Problems and tasks
1. In the light pollution article, why are white LED lights called the most disruptive for humans and wildlife? Answer in one to three sentences.
2. Carry on writing the light pollution article, picking up right after its final sentence.

Reading text

········

Light pollution interferes with the breeding patterns of animals and insects. How can we look to the stars if we can’t even see them?
Two night scenes. On the left, stars fill the sky over the Coconino National Forest. (Credit: Coconino National Forest, U.S. Forest Service.) On the right, a dark sky covers a brightly-lit Los Angeles. (Credit Douglass Clem, CC BY-SA 3.0.)
When was the last time you were outside and the only bright lights came from the night sky?
Did you bask in the glow of the moon, the spectacle of the Milky Way or the dancing colours of the Northern Lights — the Aurora Borealis? If so, you were lucky.
Light pollution has dramatically diminished how much of the night sky we can see. And evidence is increasing of the negative effects of artificial light on humans and the natural world.
In short, light pollution is washing out our view of the night sky. In Europe, light pollution is increasing 6.5% each year and over 10% in North America. Brightness caused by artificial lights is doubling every seven years worldwide.
There are different terms for types of light pollution. Glare causes visual discomfort while skyglow brightens night skies in urban areas. Clutter is described as numbers of different artificial lights bunched together and light trespass is defined as light shining where it is not needed or intended.
The brightness of our lights darkens our future.
White LED lights emit light across the entire visible spectrum, which are the most disruptive for humans and wildlife. The yellow glow of old style sodium lighting, now considered more nature friendly than white LEDs, is often excessively bright.
Striking images from earth observation satellites illustrate the shrinking space on our planet that is free from artificial lights.
So how does light pollution affect us? The impact on the environment and public health is only beginning to be understood.
Scientists report that light pollution interferes with the breeding patterns of animals, insects and the migration of birds. Marine ecosystems are affected as well as terrestrial ecosystems. There is mounting evidence that the profound changes created by light pollution are even diminishing biodiversity. There are many examples.
Newly hatched turtles are now drawn towards bright artificial lights, usually away from the water, rather than heading for the safety of the ocean illuminated by dimmer moonlight.
The life cycle of insects is disrupted by artificial lights leading to what is called a ‘worrying’ decline in insect numbers. Even the blossoming of plants is affected by LED lights which are bright enough to create a physiological response causing negative effects on plant growth and the behaviour of pollinators.
The Milky Way seems to be melting away.
Artificial lighting also interferes with human sleeping patterns. The wave lengths of certain lights disrupts our circadian rhythms — the 24-hour cycle which governs our body’s internal clock. Insomnia is one result.

········

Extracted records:
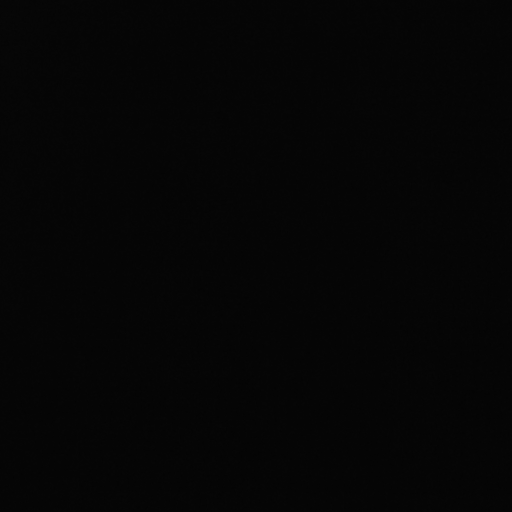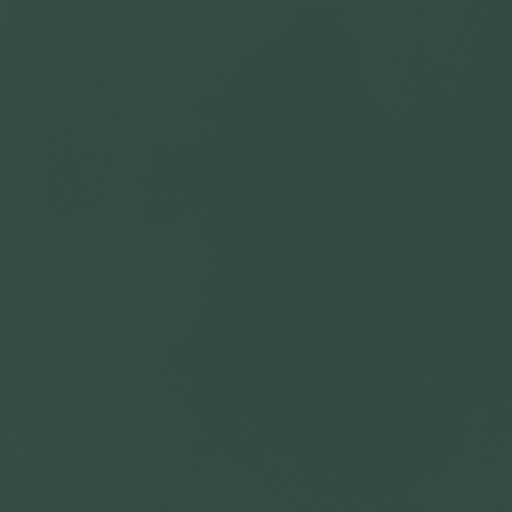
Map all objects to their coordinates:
park: (26, 79)
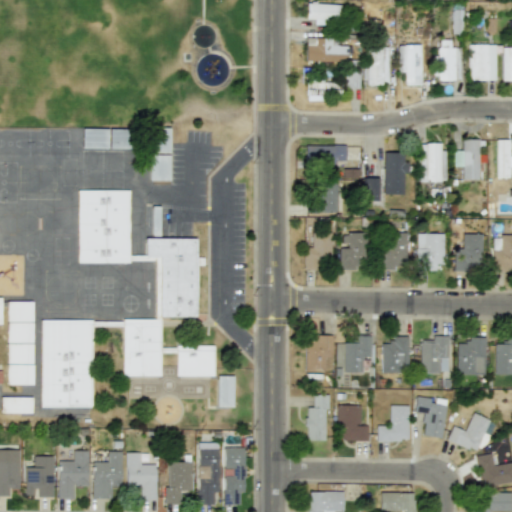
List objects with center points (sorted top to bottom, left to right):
building: (321, 12)
building: (321, 13)
building: (455, 21)
building: (455, 21)
building: (323, 50)
building: (324, 50)
building: (445, 61)
building: (446, 61)
building: (479, 62)
building: (479, 62)
building: (407, 63)
building: (408, 64)
building: (506, 64)
building: (374, 66)
building: (374, 66)
building: (349, 80)
building: (350, 81)
building: (317, 89)
building: (318, 90)
road: (393, 122)
building: (103, 138)
building: (104, 138)
building: (157, 154)
building: (158, 154)
building: (322, 154)
building: (322, 154)
building: (466, 158)
building: (500, 158)
building: (500, 158)
building: (466, 159)
building: (428, 162)
building: (429, 162)
building: (391, 172)
building: (392, 173)
building: (369, 189)
building: (369, 189)
building: (323, 198)
building: (323, 199)
road: (189, 200)
building: (101, 226)
building: (101, 226)
road: (222, 246)
building: (390, 250)
building: (390, 250)
building: (314, 251)
building: (315, 251)
building: (426, 251)
building: (427, 251)
building: (467, 251)
building: (349, 252)
building: (349, 252)
building: (467, 252)
building: (499, 253)
building: (500, 254)
road: (275, 256)
building: (172, 274)
building: (172, 275)
road: (393, 304)
building: (17, 311)
building: (17, 311)
building: (16, 332)
building: (17, 332)
building: (140, 347)
building: (140, 348)
building: (16, 353)
building: (17, 353)
building: (354, 353)
building: (316, 354)
building: (317, 354)
building: (354, 354)
building: (393, 355)
building: (393, 355)
building: (431, 355)
building: (432, 355)
building: (468, 356)
building: (502, 356)
building: (469, 357)
building: (502, 357)
building: (192, 360)
building: (193, 361)
building: (64, 363)
building: (64, 363)
building: (17, 374)
building: (17, 374)
building: (223, 391)
building: (223, 391)
building: (14, 404)
building: (14, 405)
building: (429, 415)
building: (429, 416)
building: (314, 419)
building: (314, 419)
building: (347, 423)
building: (348, 423)
building: (392, 425)
building: (392, 425)
building: (467, 432)
building: (467, 433)
building: (8, 470)
building: (8, 470)
road: (373, 471)
building: (490, 471)
building: (491, 471)
building: (204, 472)
building: (205, 472)
building: (70, 473)
building: (230, 473)
building: (70, 474)
building: (231, 474)
building: (104, 475)
building: (104, 475)
building: (138, 476)
building: (138, 476)
building: (37, 477)
building: (37, 477)
building: (174, 481)
building: (175, 481)
building: (322, 501)
building: (394, 501)
building: (323, 502)
building: (395, 502)
building: (492, 502)
building: (492, 502)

········

Replies
1. White LED lights are the most disruptive because they emit light across the entire visible spectrum.

2.
The environmental consequences of light pollution are being monitored and quantified in numerous studies, but the aesthetic, and some would say cultural, impact is immense. Simply, one third of humanity can no longer see the Milky Way, the stars that make up our galaxy.
Contemplating the night sky is something every human and every civilisation on our planet has done. Stargazing connects us with a tradition that creates a sense of wonder and awe and is thousands of years old.
The stars and planets are the source of creation myths of cultures through history.
The philosopher Plato, who gazed at the heavens in ancient Greece 2,400 years ago, was passionate about watching the stars. Plato even believed that our eyes were formed for the study of the night sky and that we could learn from stars and planets as well as admire its majesty.
Can we turn the night sky back on?
Can light pollution be reversed and allow our generation to see a clear sky full of stars? Campaigners for darker skies point out that artificial light can be used in a ‘dark sky friendly’ manner.
Organisations like the International Dark Sky Association offers practical suggestions for conserving darkness in urban areas. Saving remaining darkness, they say, needs policy support which requires awareness as well as regulations.
The practical solutions on offer include dimming streetlights in early hours, motion sensors to activate lights only when they are needed and intelligent light design. Commercial and private outdoor lighting can easily be designed—or re-designed—to illuminate downwards and sideways rather than upwards.
The International Dark Sky Association also lists official dark sky areas around the world to visit for dramatically dark skies.
Dr. Stuart Clark, the British astrophysicist who studies the universe and writes about the history of astronomy, offers advice to stargazers. Start by allowing time for your eyes to adjust, he says, a process that can take up to an hour.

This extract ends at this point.